Extrait du texte:

"""

Il n’aura fallu que trois films à Jeff Nichols pour s’imposer comme l’un des auteurs contemporains les plus essentiels en Amérique. Trois œuvres provocantes, sublimées par des personnages abîmés, par la beauté irréelle et sauvage des paysages de l’Arkansas et par de sacrés numéros d’acteurs. Toutefois, Mud, son dernier opus reparti scandaleusement bredouille de Cannes l’an dernier, se révèle plus apaisé que Shotgun Stories et Take Shelter. En lieu et place d’une fratrie déchirée par de lourds secrets ou d’une famille confrontée à des rêves d’apocalypse, le cinéaste réalise un conte initiatique d’une manière et à un rythme qui n’appartiennent qu’à lui.

"""

Tâches à réaliser:
1. Veuillez relever tous les titres de films de Jeff Nichols cités dans l'extrait.
2. Reproduisez l'extrait à partir de « Il n’aura fallu » jusqu'à « n’appartiennent qu’à lui. » inclus.
3. D'après l'extrait, pourquoi Mud paraît-il plus apaisé que Shotgun Stories et Take Shelter ? Répondez en une à trois phrases.

Jeu de données:
"""

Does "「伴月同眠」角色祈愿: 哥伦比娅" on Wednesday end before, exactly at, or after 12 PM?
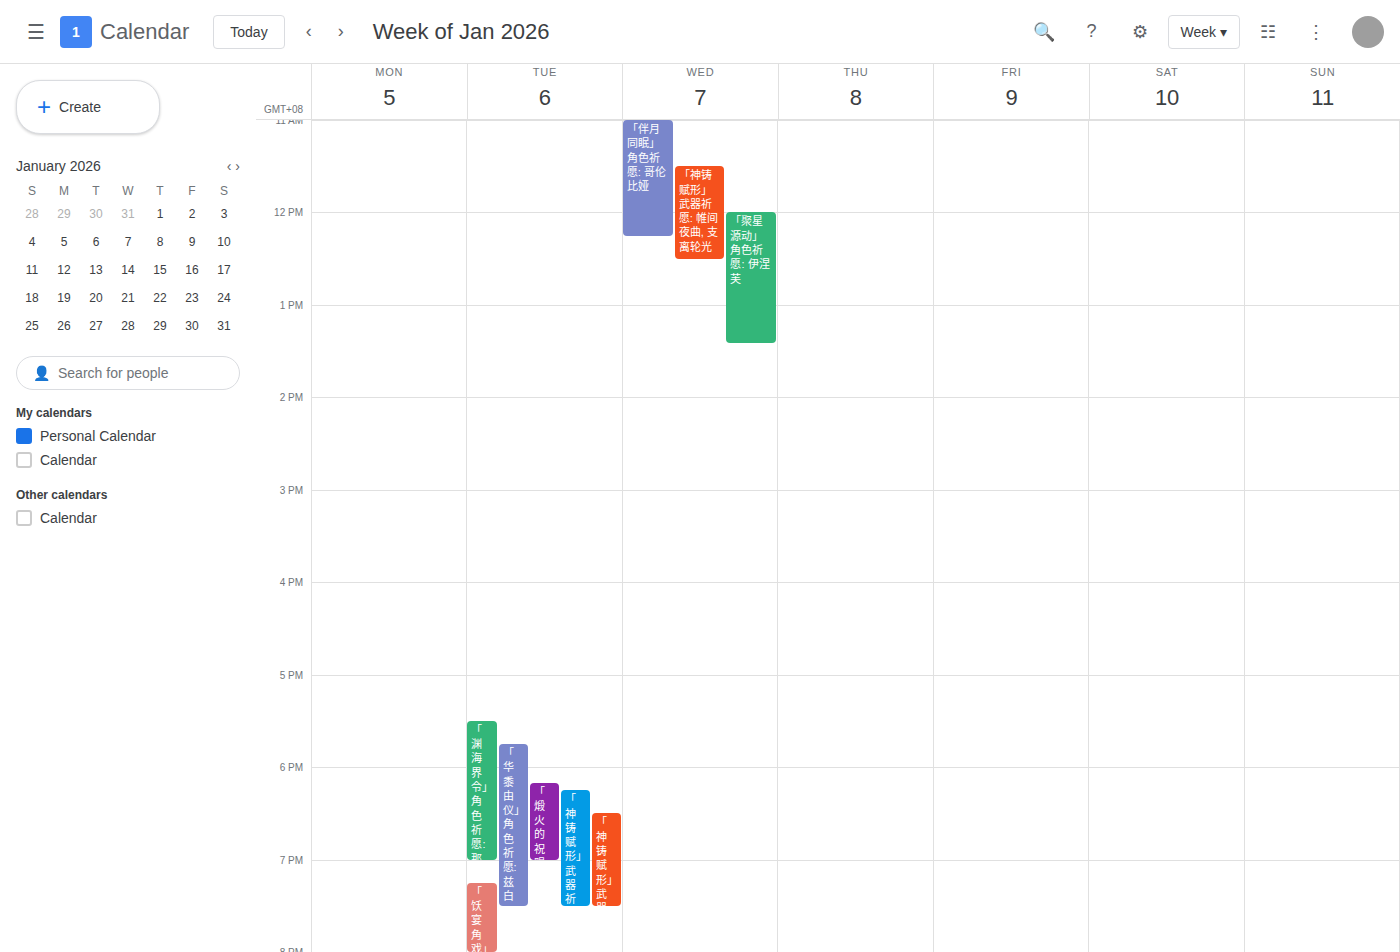
12:15 PM -- after 12 PM, 15 minutes below the 12 PM line.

"""

Corrigé des tâches:
1. Mud, Shotgun Stories, Take Shelter

2.
Il n’aura fallu que trois films à Jeff Nichols pour s’imposer comme l’un des auteurs contemporains les plus essentiels en Amérique. Trois œuvres provocantes, sublimées par des personnages abîmés, par la beauté irréelle et sauvage des paysages de l’Arkansas et par de sacrés numéros d’acteurs. Toutefois, Mud, son dernier opus reparti scandaleusement bredouille de Cannes l’an dernier, se révèle plus apaisé que Shotgun Stories et Take Shelter. En lieu et place d’une fratrie déchirée par de lourds secrets ou d’une famille confrontée à des rêves d’apocalypse, le cinéaste réalise un conte initiatique d’une manière et à un rythme qui n’appartiennent qu’à lui.

3. Au lieu de mettre en scène une fratrie déchirée par de lourds secrets ou une famille confrontée à des rêves d'apocalypse, Jeff Nichols y réalise un conte initiatique.